2025 Theses Doctoral

Combinatorial protein engineering to identify improved CRISPR activators

Giddins, Marla Jane

Laboratory-engineered proteins such as high-fidelity DNA polymerases, CRISPR base and primeeditors, and chimeric antigen receptors have transformed our ability to probe and manipulate biological systems. To craft these powerful tools, researchers fuse multiple domains into novel chimeras intended to retain the functional properties of their constituent parts. Although this approach has produced a number of important technologies, its low-throughout nature and high costs thwart efforts to explore complex combinatorial landscapes and limit our grasp on the “rules” governing synthetic protein assembly (e.g., which domains work best together, which domain orders are optimal, benefits of fusing multiple copies of the same domain, etc.). Previous state-of-the-art CRISPR activators, including the tripartite activator, VP64-P65- RTA (VPR) and the Synergistic Activation Mediator (SAM), have established the benefit of combining multiple activation domains (ADs) into a single complex for improved transcriptional modulation. While VPR and SAM have proven relatively successful in both in vitro and in vivo applications, neither activator shows uniform activity across targets and cell types. Furthermore, reports that these tools produce toxicity within cellular systems limit their utility in broad-ranging applications.

To probe a vast combinatorial landscape of multi-domain CRISPR activators while bypassing the arduous task of generating each construct one one-by-one, we developed a strategy for constructing large combinatorial libraries of protein variants en masse and used this method to functionally evaluate a library of >15,000 CRISPR activators. Importantly, we conduct our screen on multiple target genes to identify tools with consistent performance across the genome. Our findings bring to light a critical yet often overlooked feature of CRISPR activators: toxicity.

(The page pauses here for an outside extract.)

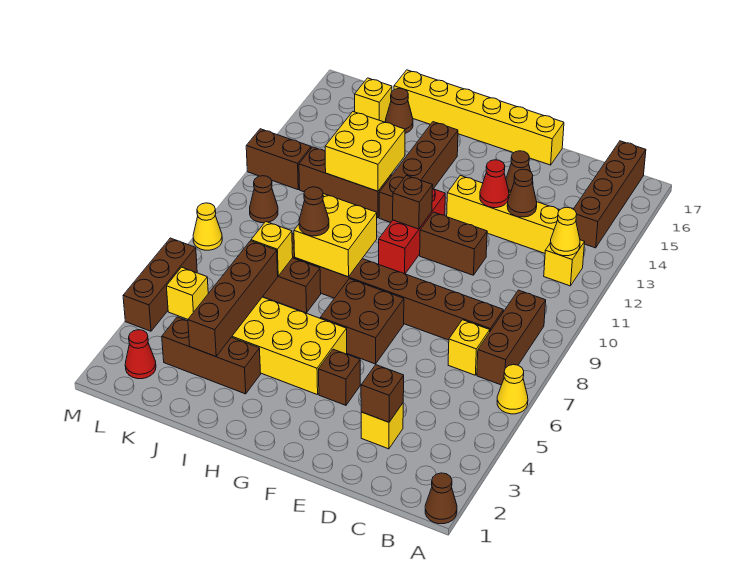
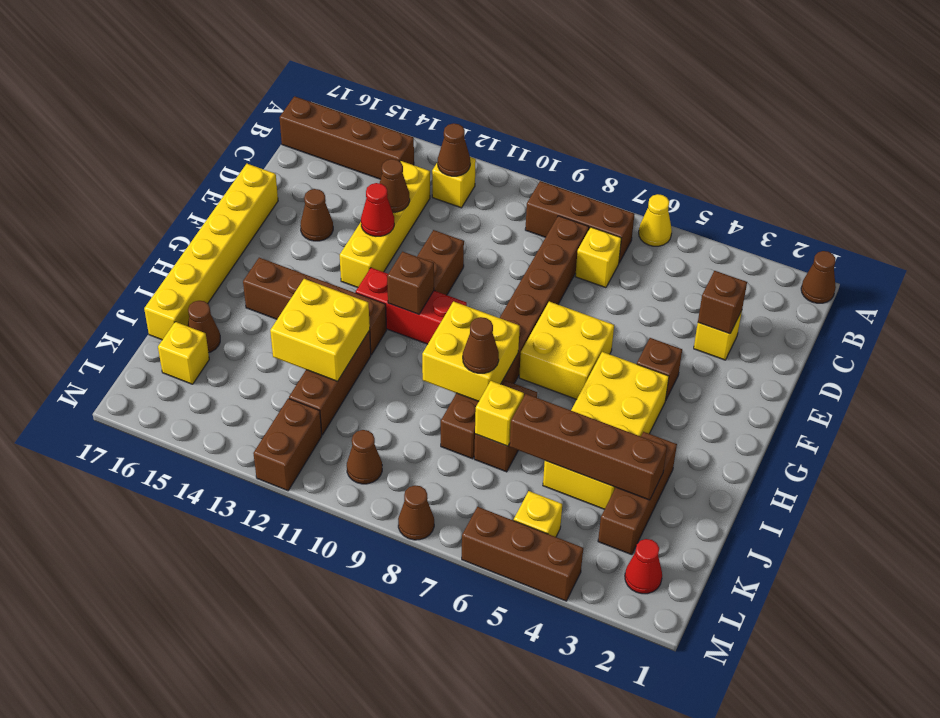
yellow 1x1 cone [550,207,580,256] -> brown 1x1 cone [438,123,470,176]
brown 2x2 brick [320,279,404,364] -> yellow 2x2 brick [519,302,614,399]
yellow 1x1 cone [193,203,222,250] -> brown 1x1 cone [398,485,434,540]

This work not only highlights the prevalence of this problem but also elucidates several biological factors that contribute to it. Our observation that many high-performing activators elicited minimal effects on cell fitness challenges the notion that toxicity is an inevitable byproduct of a potent activation – and suggests that this model greatly oversimplifies the nuanced relationship between these traits. We also explored how the biochemical properties of ADs (e.g., hydrophobicity and intrinsic disorder) and their combinatorial interactions drive activator performance. Finally, we identified two potent activators, MHV and MMH, that show enhanced activity across diverse targets and cell types over one of the gold-standard CRISPR activators, SAM. Our results underscore the power of high-throughput techniques for both improving our understanding of complex protein assemblies and identifying more powerful tools.